§ **CHECK YOUR UNDERSTANDING**
1. From the forum thread about putting Ubuntu on a pen drive, return the passage starting at "## pr.itdude (Nov 27, 2008)" and ending at "mrintech (Nov 27, 2008)", copied word for word.
2. In the forum thread about putting Ubuntu on a pen drive, what file system does the second suggested method say to format the pen drive as?
3. Keep the forum thread about putting Ubuntu on a pen drive going by writing what comes next after its last post.

§ **TEXT PASSAGE**
For Ubuntu, I suggest unetbootin, though it does not work all the time.

Another way is to format pendrive as ext2 and install the distro in it the normal way using live CD. This works most often. Do this if unetbootin does not work.


----------



## pr.itdude (Nov 27, 2008)

thnx for ur quick suggestions.........
but im not able to perform these task.......
can u just plz give me detailed information.....!!
thnx


----------



## mrintech (Nov 27, 2008)

*Detailed Information here:*



mrintech said:


> *These Links will help you:*
> 
> * *www.howtogeek.com/howto/linux/create-a-bootable-ubuntu-usb-flash-drive-the-easy-way/
> 
> ...


----------



## amitava82 (Nov 27, 2008)

If you are unable to perform this task then do not use Linux.


----------



## Faun (Nov 27, 2008)

@OP
you are linux incompatible, please stick to windows (or perhaps mac)


----------



## pr.itdude (Nov 28, 2008)

oh really.........
thnx for ur passimistic suggestions........
but its of no use........as i have already worked on different flavors of linux........ubuntu, mandriva.....
i didnt have tym so asked the quest.........
thnx anyway......


----------



## amitava82 (Nov 28, 2008)

I seriously doubt your expertise n Linux or computer itself. If you had worked on Linux before, you wouldn't have asked this question at the first place.

And regarding your expertise in Computer, if you can't download a single file (with direct download link given) and follow simple instruction like this: 

*www.clearpixels.net/upload/uploads/91521354634528291384.jpg

which prove otherwise. Next time, have enough time to complete your sentence at least.

§ **INFORMATION GIVEN**
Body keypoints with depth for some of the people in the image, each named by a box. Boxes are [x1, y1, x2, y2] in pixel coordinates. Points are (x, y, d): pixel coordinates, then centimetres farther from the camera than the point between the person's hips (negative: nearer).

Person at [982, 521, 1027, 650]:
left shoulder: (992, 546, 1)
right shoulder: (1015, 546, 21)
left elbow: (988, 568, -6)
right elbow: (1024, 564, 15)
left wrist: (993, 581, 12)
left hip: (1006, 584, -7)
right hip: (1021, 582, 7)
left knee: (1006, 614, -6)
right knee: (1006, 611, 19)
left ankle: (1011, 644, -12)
--
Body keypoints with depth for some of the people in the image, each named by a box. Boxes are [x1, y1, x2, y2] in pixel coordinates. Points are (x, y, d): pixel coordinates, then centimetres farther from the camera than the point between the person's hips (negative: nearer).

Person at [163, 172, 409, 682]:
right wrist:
---
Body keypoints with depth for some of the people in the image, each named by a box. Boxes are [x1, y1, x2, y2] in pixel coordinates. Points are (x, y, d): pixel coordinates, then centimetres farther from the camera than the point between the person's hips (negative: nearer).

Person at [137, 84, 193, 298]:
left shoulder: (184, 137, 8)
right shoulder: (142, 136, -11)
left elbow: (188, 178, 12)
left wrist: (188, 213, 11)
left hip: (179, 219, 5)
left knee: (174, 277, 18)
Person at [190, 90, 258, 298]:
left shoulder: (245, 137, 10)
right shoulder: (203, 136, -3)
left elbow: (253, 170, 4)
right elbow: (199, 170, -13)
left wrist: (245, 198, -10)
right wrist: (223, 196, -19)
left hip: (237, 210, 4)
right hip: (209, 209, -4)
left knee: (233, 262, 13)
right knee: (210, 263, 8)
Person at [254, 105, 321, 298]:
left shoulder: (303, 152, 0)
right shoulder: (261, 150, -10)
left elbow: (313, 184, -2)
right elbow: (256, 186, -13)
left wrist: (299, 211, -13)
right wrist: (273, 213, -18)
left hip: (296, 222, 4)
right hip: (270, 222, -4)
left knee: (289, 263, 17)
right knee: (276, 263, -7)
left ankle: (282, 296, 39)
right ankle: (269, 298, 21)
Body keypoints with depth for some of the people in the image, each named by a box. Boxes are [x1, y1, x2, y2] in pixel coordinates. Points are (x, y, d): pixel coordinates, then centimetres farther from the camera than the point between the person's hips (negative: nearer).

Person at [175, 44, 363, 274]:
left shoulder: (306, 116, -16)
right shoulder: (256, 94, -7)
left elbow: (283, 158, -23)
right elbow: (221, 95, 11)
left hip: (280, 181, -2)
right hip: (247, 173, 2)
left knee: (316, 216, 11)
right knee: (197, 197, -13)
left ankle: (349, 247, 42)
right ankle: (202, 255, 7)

§ **ANSWER SET**
1.
## pr.itdude (Nov 27, 2008)

thnx for ur quick suggestions.........
but im not able to perform these task.......
can u just plz give me detailed information.....!!
thnx


----------



## mrintech (Nov 27, 2008)

2. ext2

3.
----------



## MetalheadGautham (Nov 28, 2008)

I agree with amitava and T159. Some things operations are more like self tests. If you can't do them, you are not good enough to do the rest. So don't end up posting here 10 days later and get a "I told you so" reply. Learning linux needs time, which you lack, according to your own post.


----------



## uday9484 (Nov 28, 2008)

what aboat windows ,can we make xp bootable pendrive and install it to drive


----------



## amitava82 (Nov 28, 2008)

Yes you can.


----------



## mrintech (Nov 28, 2008)

uday9484 said:


> what aboat windows ,can we make xp bootable pendrive and install it to drive


*www.askgb.co.cc/2008/07/creating-live-cdusb-of-xpvista.html


----------



## rajrishi (Jan 12, 2009)

some on answer me how i make partition in pendrive,a bootable pendrive???????????????


----------



## haider_up32 (Jan 14, 2009)

which pd??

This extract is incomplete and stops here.